Tuesday, November 03, 2015

After Shaky Debut, Tidal Looks to Hopeful, Yet Competitive, Future

After Shaky Debut, Tidal Looks to Hopeful, Yet Competitive, Future:

Six months after Jay Z's Tidal service stormed the music-streaming market with a splashy press conference starring Beyoncé, Madonna, Kanye West and other pop megastars, the service has racked up 1 million users, released exclusives by Prince and Rihanna and developed an aggressive artist-discovery program that ties in with events like the Made In America festival. The company will celebrate its user achievement with an October 20th Barclays Center concert starring Beyoncé, Jay Z, Prince, Usher, Nicki Minaj and Lil Wayne, but can it build momentum to compete with Spotify and Apple Music?

Compared to Spotify's 75 million users — including 20 million who pay $10 monthly subscriptions — and Apple Music's announcement of 11 million users in August, Tidal's subscriber base seems thin. But Spotify had only 1 million paid subscribers in the U.S. within a year and a half of its 2011 launch here, and Apple has yet to announce adjusted numbers after the first wave of free three-month trials ended in late September. Tidal has a few built-in advantages: Although it's pricey at $20 per month for HiFi (a $10 monthly fee is also available), it's the only music-subscription service to heavily emphasize high-resolution audio files. And it has Jay Z, who paid $56 million for the service and has no intention of decelerating its growth.

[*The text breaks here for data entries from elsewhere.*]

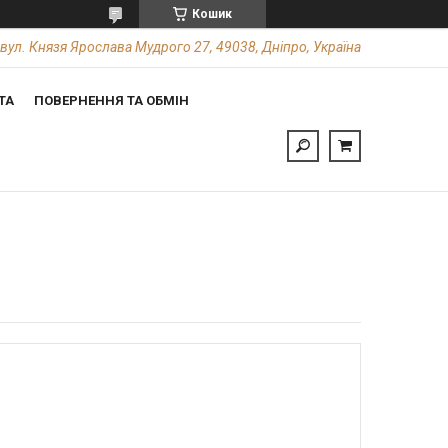
Кошик
вул. Князя Ярослава Мудрого 27, 49038, Дніпро, Україна
ТА
ПОВЕРНЕННЯ ТА ОБМІН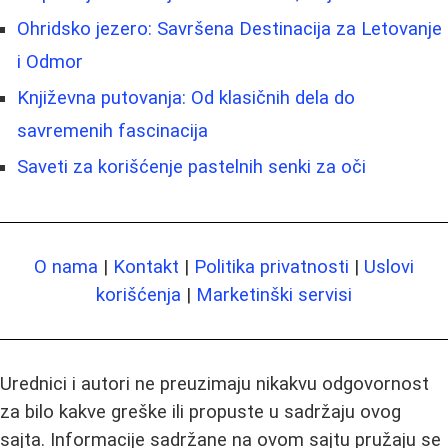
Ohridsko jezero: Savršena Destinacija za Letovanje
i Odmor
Književna putovanja: Od klasičnih dela do
savremenih fascinacija
Saveti za korišćenje pastelnih senki za oči
O nama
|
Kontakt
|
Politika privatnosti
|
Uslovi
korišćenja
|
Marketinški servisi
Urednici i autori ne preuzimaju nikakvu odgovornost
za bilo kakve greške ili propuste u sadržaju ovog
sajta. Informacije sadržane na ovom sajtu pružaju se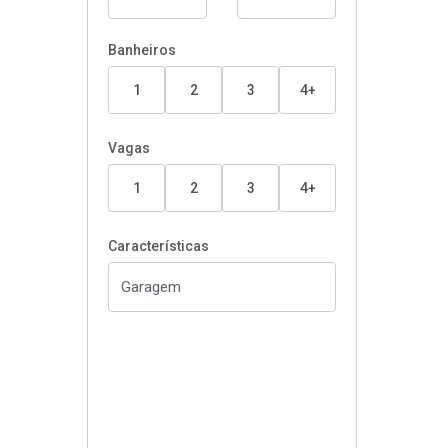
Banheiros
1
2
3
4+
Vagas
1
2
3
4+
Características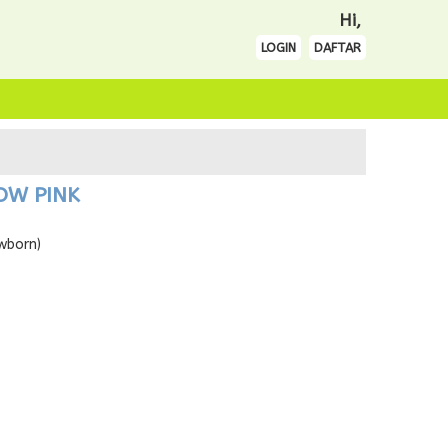
Hi,
LOGIN
DAFTAR
COW PINK
wborn)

"We have the unlimited resources of hiring people and scaling," Rune Lending, Tidal's chief technology officer, tells Rolling Stone. "We are very happy with where we are."

But many in the music business, where streaming is slowly taking over from CD and download sales as the main way of generating revenue, are skeptical of Tidal's prospects.

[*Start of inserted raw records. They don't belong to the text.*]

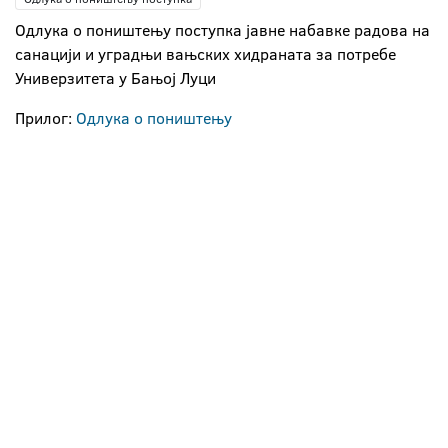
Одлука о поништењу поступка јавне набавке радова на
санацији и уградњи вањских хидраната за потребе
Универзитета у Бањој Луци
Прилог:
Одлука о поништењу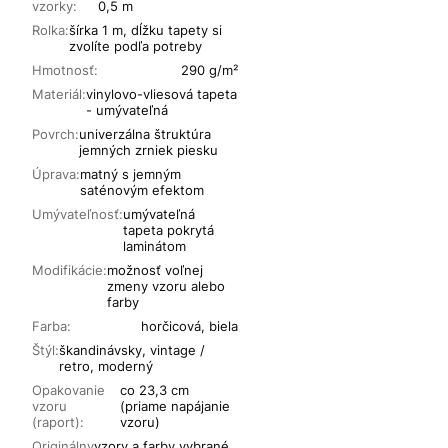
vzorky:
0,5 m
Rolka:
šírka 1 m, dĺžku tapety si
zvolíte podľa potreby
Hmotnosť:
290 g/m²
Materiál:
vinylovo-vliesová tapeta
- umývateľná
Povrch:
univerzálna štruktúra
jemných zrniek piesku
Úprava:
matný s jemným
saténovým efektom
Umývateľnosť:
umývateľná
tapeta pokrytá
laminátom
Modifikácie:
možnosť voľnej
zmeny vzoru alebo
farby
Farba:
horčicová, biela
Štýl:
škandinávsky, vintage /
retro, moderný
Opakovanie
co 23,3 cm
vzoru
(priame napájanie
(raport):
vzoru)
Originálny
vzory a farby vybrané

"It seems like they've just totally failed to gain traction. They have a tough road," says Ben Swanson, co-owner of Secretly Group, indie-label home of The War on Drugs, Major Lazer and others. "There's Spotify and there's Apple — it's great that there's at least two of them, but it's going to be really, really hard for anyone else to come around."

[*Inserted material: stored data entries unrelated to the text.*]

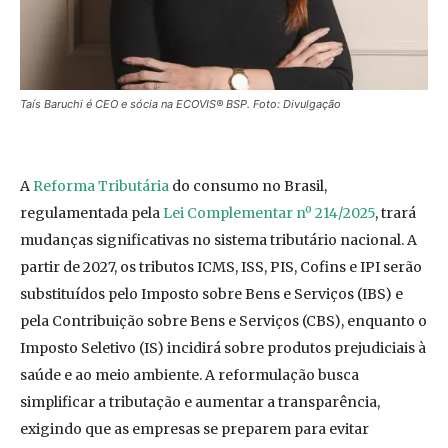
Taís Baruchi é CEO e sócia na ECOVIS® BSP. Foto: Divulgação
A
Reforma Tributária
do consumo no Brasil,
regulamentada pela
Lei Complementar nº 214/2025
, trará
mudanças significativas no sistema tributário nacional. A
partir de 2027, os tributos ICMS, ISS, PIS, Cofins e IPI serão
substituídos pelo Imposto sobre Bens e Serviços (IBS) e
pela Contribuição sobre Bens e Serviços (CBS), enquanto o
Imposto Seletivo (IS) incidirá sobre produtos prejudiciais à
saúde e ao meio ambiente. A reformulação busca
simplificar a tributação e aumentar a transparência,
exigindo que as empresas se preparem para evitar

Many have criticized Tidal's initial press conference, which, while star-studded, was confusing and appeared to show artists having no idea what they were doing onstage. "None of the artists knew anything about the PR," Arcade Fire's Win Butler, a Tidal co-owner who participated, told an interviewer recently. "It was a poorly managed launch, but conceptually, the thing that we liked about Tidal was that it's HD streaming quality."

Given so many outspoken artists on its team, Tidal had focus issues early on: Jay Z gave interviews suggesting its mission was to compensate artists more heavily than other services; co-owner Jack White added that he wanted to see more "obscure albums" on the service. "There really isn't a clearly defined strategy," says a source at a major record label. "The hope is they can work it out."

Tidal does have some inherent business issues: It contains no Spotify-style freemium plan and its free trial period is only one month, compared to Apple Music's three. That makes it harder to draw in users who have never heard of the service. But on the flipside, it has steadily built up unique content. Prince streamed an entire concert via Tidal in May, despite withholding his music from streaming services, and added a new album later; Lil Wayne put out an exclusive album; and Rihanna, Beyonce, Madonna and others have dropped tracks and videos.

"Early on, it was a bit of a — I wouldn't say 'struggle,' but you had to educate people on what Tidal was doing," says Tim Riley, Tidal's senior vice president for artist and label relations. "But we've moved so quickly and built so much content that the word has spread. It's gotten a lot easier."